Position statement on diabetic neuropathy urges early recognition, appropriate management

The American Diabetes Association offered advice on prevention, screening, and treatment of diabetic peripheral neuropathies and cardiovascular autonomic neuropathies.


A position statement from the American Diabetes Association offered advice on preventing or delaying the development of diabetic peripheral neuropathies (DSPN) and cardiovascular autonomic neuropathies (CAN), among many other recommendations.

The position statement appeared in the January 2017 Diabetes Care.

Most common among diabetic neuropathies is chronic DSPN, which comprises about 75% of the diabetic neuropathies. The position statement defined it for clinical practice as the presence of symptoms and signs of peripheral nerve dysfunction in people with diabetes after the exclusion of other causes.

Prevention of diabetic neuropathies should focus on glucose control and lifestyle modifications, the statement said, including optimizing glucose control as early as possible to prevent or delay the development of DSPN in all patients with diabetes and CAN in people with type 1 diabetes. Clinicians should also consider a multifactorial approach targeting glycemia among other risk factors to prevent CAN in people with type 2 diabetes.

The position statement also said:

  • Tight glucose control targeting near-normal glycemia in patients with type 1 diabetes dramatically reduces the incidence of DSPN and is recommended for DSPN in type 1 diabetes;
  • Intensive glucose control alone is modestly effective in preventing DSPN in patients with type 2 diabetes with more advanced disease and multiple risk factors and comorbidities. Patient-centered goals should be targeted; and
  • Lifestyle interventions are recommended for preventing DSPN in patients with prediabetes/metabolic syndrome and type 2 diabetes.
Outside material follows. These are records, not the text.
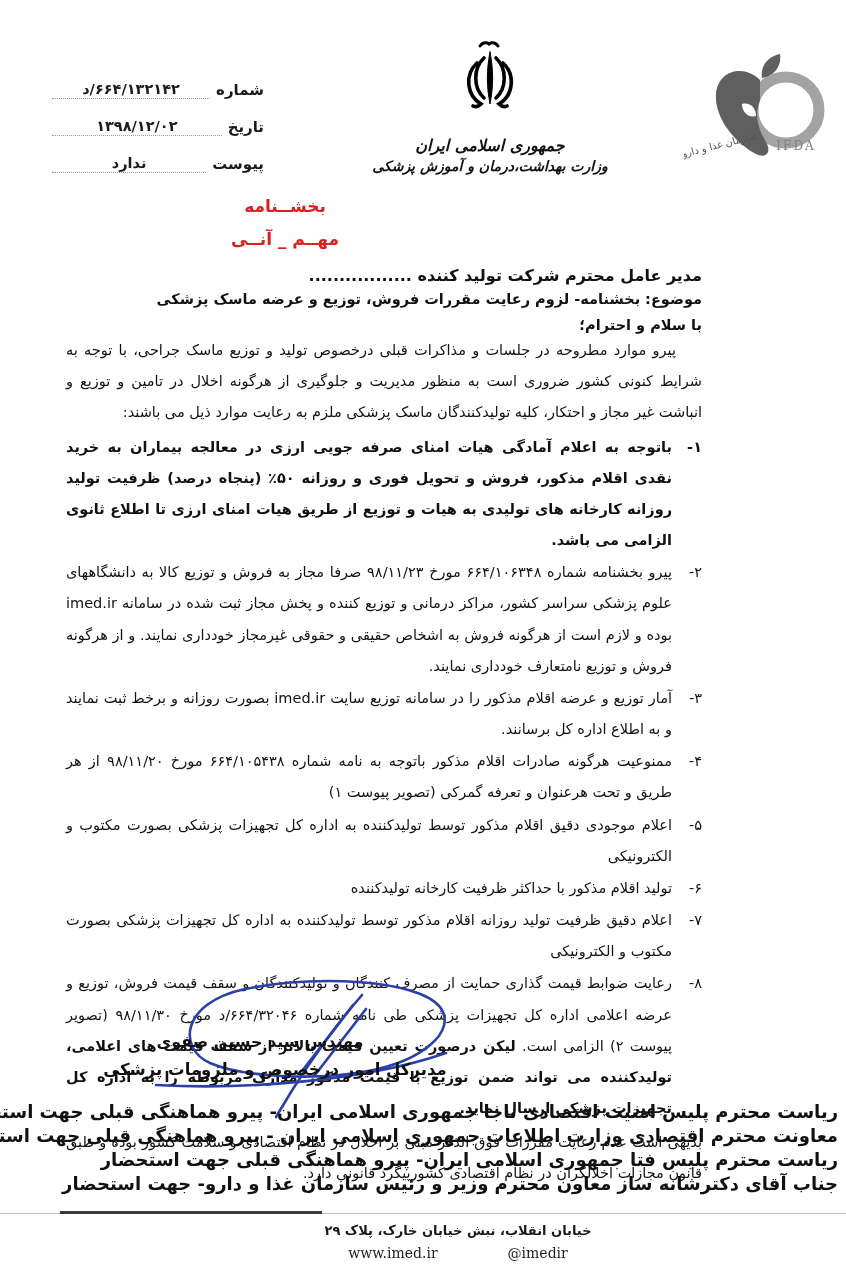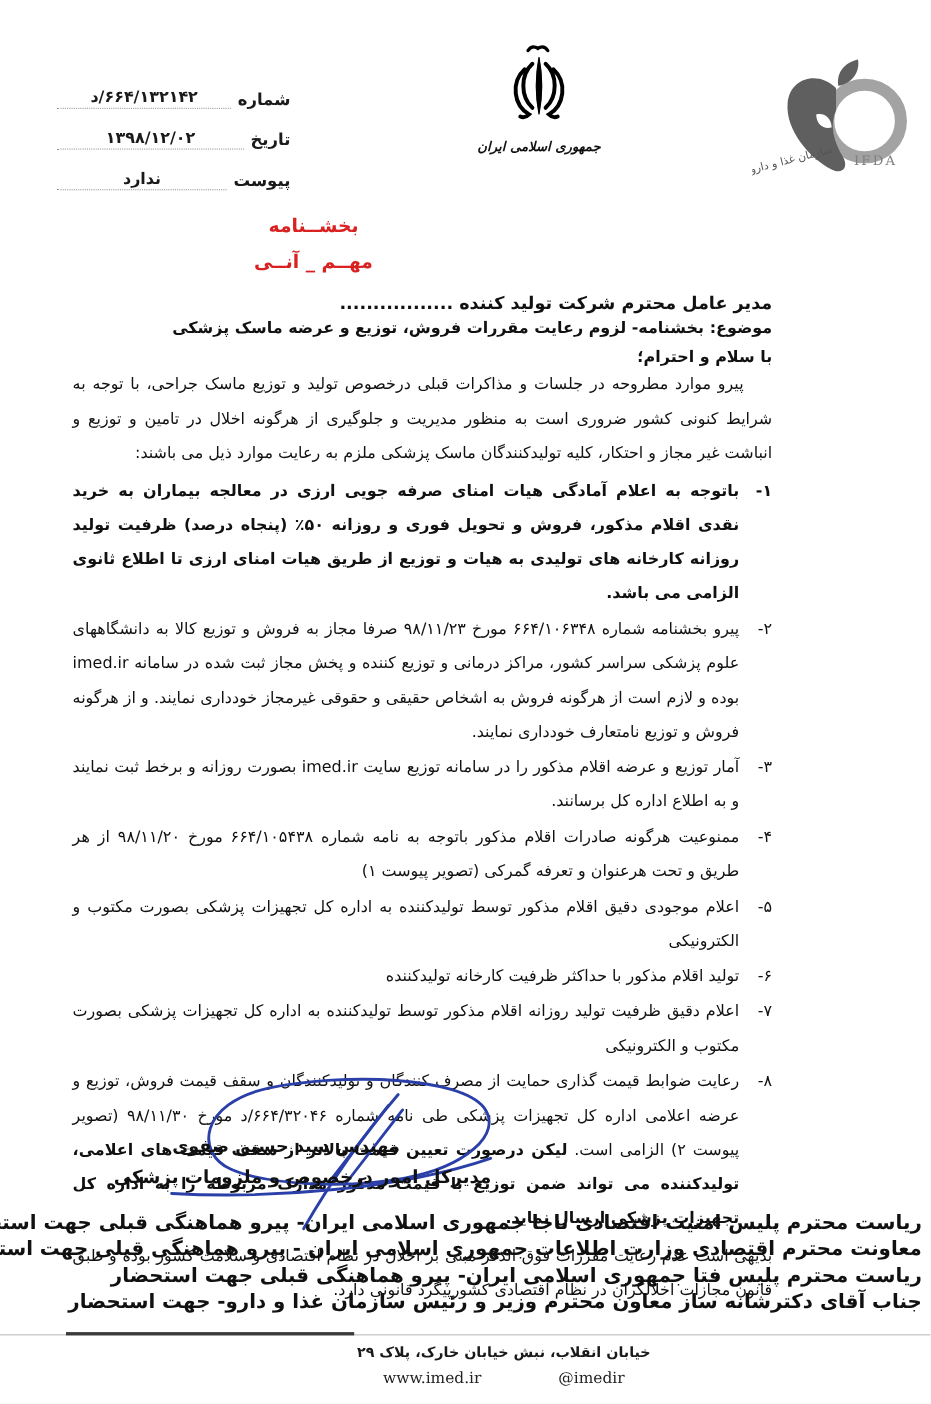--- a/index.html
+++ b/index.html
@@ -7,21 +7,21 @@
   #page{position:relative;width:846px;height:1276px;background:#ffffff;margin:0 auto;overflow:hidden;}
 
   
   .meta-block{position:absolute;top:62px;left:52px;width:212px;direction:rtl;}
   .meta-row{display:flex;align-items:flex-end;height:37px;}
   .meta-label{font-weight:bold;font-size:15px;color:#1a1a1a;white-space:nowrap;padding-left:6px;}
   .meta-value{flex:1;border-bottom:1.5px dotted #9a9a9a;text-align:center;font-weight:bold;font-size:14.5px;color:#1a1a1a;padding-bottom:1px;white-space:nowrap;}
 
   
   .emblem-block{position:absolute;top:38px;left:330px;width:320px;text-align:center;color:#111;}
-  .emblem-caption1{font-family:"DejaVu Serif",serif;font-style:italic;font-weight:bold;font-size:12px;margin-top:2px;}
+  .emblem-caption1{font-family:"DejaVu Serif",serif;font-style:italic;font-weight:bold;font-size:16px;margin-top:12px;}
   .emblem-caption2{font-family:"DejaVu Serif",serif;font-style:italic;font-weight:bold;font-size:14px;margin-top:3px;}
 
   
   .ifda-block{position:absolute;top:52px;right:12px;width:150px;height:135px;}
 
   
   .stamp{position:absolute;top:196px;left:225px;width:120px;text-align:center;direction:rtl;}
   .stamp-line1{font-size:17px;font-weight:bold;}
   .stamp-line2{font-size:17px;font-weight:bold;margin-top:13px;white-space:nowrap;}
 
@@ -80,20 +80,21 @@
       <g stroke="#000" fill="none" stroke-linecap="round">
         <path d="M22,8 C26,2 31,6 31,6 C31,6 36,2 40,8" stroke-width="3"></path>
         <path d="M32,14 C28.5,32 28.5,48 32,66 C35.5,48 35.5,32 32,14 Z" fill="#000" stroke-width="1"></path>
         <path d="M26,20 C15,30 15,50 26,60" stroke-width="3.6"></path>
         <path d="M38,20 C49,30 49,50 38,60" stroke-width="3.6"></path>
         <path d="M19,25 C6,37 9,58 23,66 C20,69 17,69 15,68" stroke-width="3.6"></path>
         <path d="M45,25 C58,37 55,58 41,66 C44,69 47,69 49,68" stroke-width="3.6"></path>
       </g>
     </svg>
     <div class="emblem-caption1">جمهوری اسلامی ایران</div>
+    <div class="emblem-caption2">وزارت بهداشت،درمان و آموزش پزشکی</div>
   </div>
 
   <div class="ifda-block">
     <svg width="150" height="135" viewBox="0 0 150 135" aria-hidden="true">
       <circle cx="102" cy="58" r="33" fill="none" stroke="#a3a3a3" stroke-width="11"></circle>
       <path d="M76,28 C60,12 34,18 32,42 C30,66 52,92 72,102 C82,107 88,100 82,90 C74,77 70,62 76,48 Z" fill="#5f5f5f"></path>
       <path d="M78,26 C76,12 86,4 96,2 C98,14 90,24 78,26 Z" fill="#5f5f5f"></path>
       <path d="M58,52 C66,50 72,56 72,64 C64,66 58,60 58,52 Z" fill="#ffffff"></path>
       <text x="36" y="96" font-size="10" fill="#555" transform="rotate(-14 36 96)" text-anchor="middle" direction="rtl">سازمان غذا و دارو</text>
       <text x="112" y="98" font-family="DejaVu Serif, serif" font-size="12" letter-spacing="2" fill="#808080" text-anchor="middle">IFDA</text>

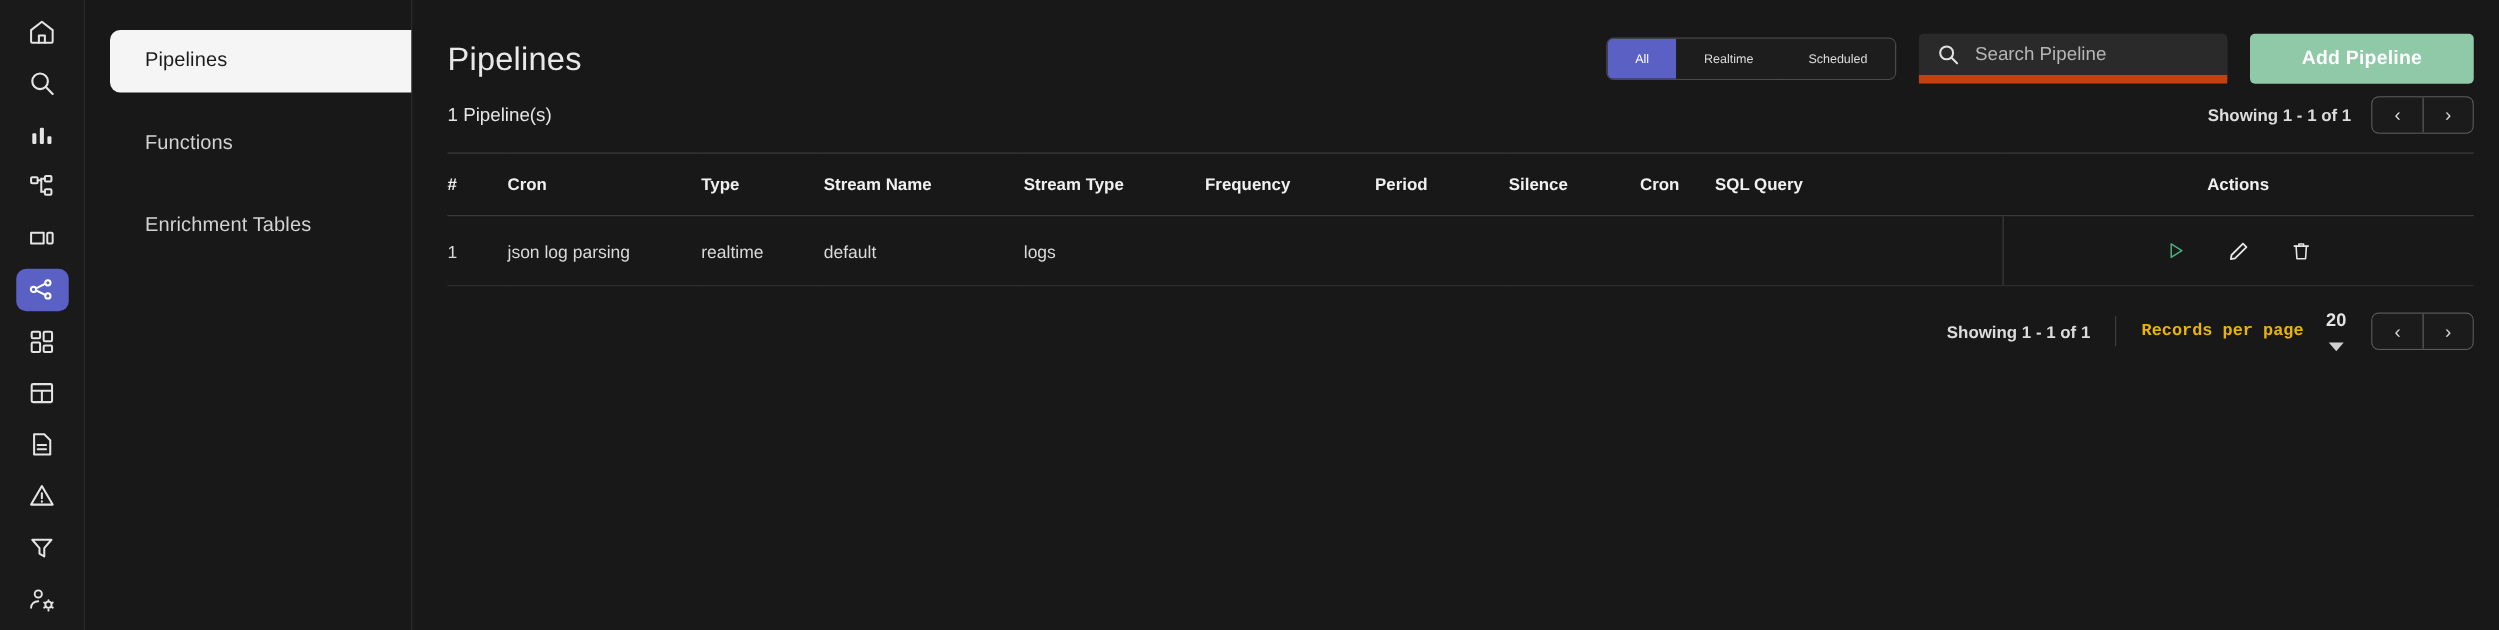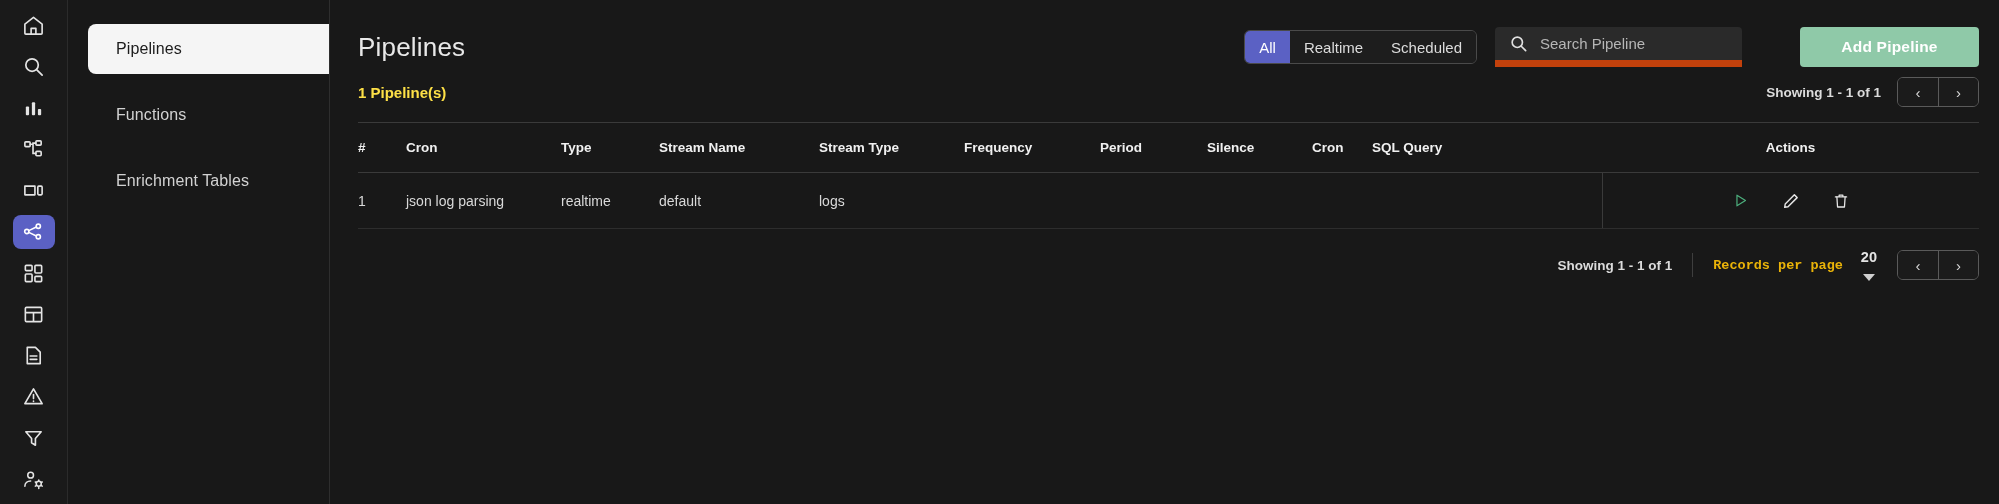--- a/index.html
+++ b/index.html
@@ -56,49 +56,48 @@
   }
   .page-title { font-size: 26px; color: #e8e8e8; font-weight: 400; letter-spacing: .2px; }
   .topbar-spacer { flex: 1 1 auto; }
 
   .segmented {
     display: flex; align-items: stretch; height: 34px;
     border: 1px solid #4a4a4a; border-radius: 6px; overflow: hidden;
     margin-right: 18px;
   }
   .seg {
-    display: flex; align-items: center; padding: 0 14px;
-    font-size: 15px; color: #dcdcdc; background: #1d1d1d;
+    display: flex; align-items: center; padding: 0 22px;
+    font-size: 10px; color: #dcdcdc; background: #1d1d1d;
   }
   .seg.active { background: #5b61c4; color: #fff; }
 
   .search-box {
     display: flex; align-items: center; gap: 12px;
     width: 247px; height: 40px;
     background: #2a2a2a; border-bottom: 7px solid #c2410c;
     border-radius: 4px 4px 0 0;
     padding: 0 14px; margin-right: 18px;
   }
   .search-input-text { font-size: 15px; color: #b6b6b6; }
 
   .add-btn {
     display: flex; align-items: center; justify-content: center;
     width: 179px; height: 40px;
     background: #8fc9a8; color: #ffffff;
     border: none; border-radius: 4px;
     font-size: 15.5px; font-weight: 600; letter-spacing: .2px;
     font-family: "Liberation Sans", sans-serif;
-    margin-left: 40px;
   }
 
   .countbar {
     display: flex; align-items: center;
     padding: 0 20px 0 28px; height: 40px;
   }
-  .count-text { font-size: 15px; color: #fde047; font-weight: 700; }
+  .count-text { font-size: 15px; color: #e5e5e5; font-weight: 400; }
   .count-spacer { flex: 1 1 auto; }
   .showing-text { font-size: 13.5px; color: #dcdcdc; font-weight: 700; margin-right: 16px; }
 
   .pager {
     display: flex; height: 30px;
     border: 1px solid #5a5a5a; border-radius: 6px; overflow: hidden;
   }
   .pager-btn {
     width: 40px; display: flex; align-items: center; justify-content: center;
     background: #1b1b1b; color: #d8d8d8; font-size: 15px;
Patients with type 1 diabetes for five or more years and all patients with type 2 diabetes should be assessed annually for DSPN using medical history and simple clinical tests. Up to half of patients may experience symptoms, whereas the rest are asymptomatic, the statement reads. Patients may not report symptoms by themselves but may do so after a physician asks, the statement said. Assessment should include a careful history and either temperature or pinprick sensation (small-fiber function), as well as vibration sensation using a 128-Hz tuning fork (large-fiber function). All patients should have an annual 10-g monofilament testing to assess for feet at risk for ulceration and amputation.

For pain management in patients with DSPN:

  • Physicians should consider either pregabalin or duloxetine as the initial approach in the symptomatic treatment for neuropathic pain in diabetes;
  • Gabapentin may also be used as an effective initial approach, taking into account patients' socioeconomic status, comorbidities, and potential drug interactions;
  • Tricyclic antidepressants are also effective for neuropathic pain in diabetes but should be used with caution given the higher risk of serious side effects. They are approved by the U.S. Food and Drug Administration; and
  • Opioids, including tapentadol or tramadol, are not recommended as first- or second-line agents for treating the pain associated with DSPN due to the high risks of addiction and other complications.

CAN prevalence increases substantially with diabetes duration, the statement noted, offering these recommendations:

  • Symptoms and signs of autonomic neuropathy should be assessed in patients with microvascular and neuropathic complications;
  • In the presence of symptoms or signs of CAN, tests excluding other comorbidities or drug effects or interactions that could mimic CAN should be performed; and
  • Physicians should consider assessing symptoms and signs of CAN in patients with hypoglycemia unawareness.